While RSS readers offer a sanctuary from the algorithmic approach, they're also not opposed to using algorithms of their own, as they continue to evolve and regain relevance. That's not quite the conflict it might seem.
"Machines can have a big role in helping understand the information, so algorithms can be very useful, but for that they have to be transparent and the user has to feel in control," says Khodabakchian. "What's missing today with the black-box algorithms is where they look over your shoulder, and don't trust you to be able to tell what's right."
With its focus on professional users, Feedly hopes AI can better connect users with niche experts. Wolf, too, touts AI as a way to better flag standout stories. "I think algorithms are great," Wolf says. "I think the problem is when the algorithms are run by advertising companies."
And despite Digg Reader's demise, new RSS tools continue to come online. Even Winer has re-entered the fray, this week introducing feedbase, a database of feeds that makes it easy to see what others subscribe to, ideally prompting discovery and an even more open approach. "I thought it might be a good time to try to add an important feature to RSS that was always part of the vision, dynamic subscription lists," Winer says.

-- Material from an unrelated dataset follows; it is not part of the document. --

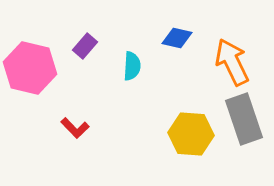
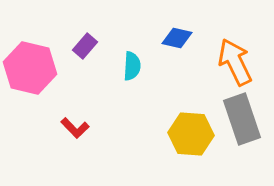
orange arrow: moved 3 px right
gray rectangle: moved 2 px left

Still, the lasting appeal of RSS remains the parts that haven't changed: the unfiltered view of the open web, and the chance to make your own decisions about what you find there.
"The most amazing thing to me about RSS is that no one really went away from it," says Wolf. "It still exists. Somehow through all of this. It's crazy, in a way, that when you go away from RSS and then come back to it, it's all still there."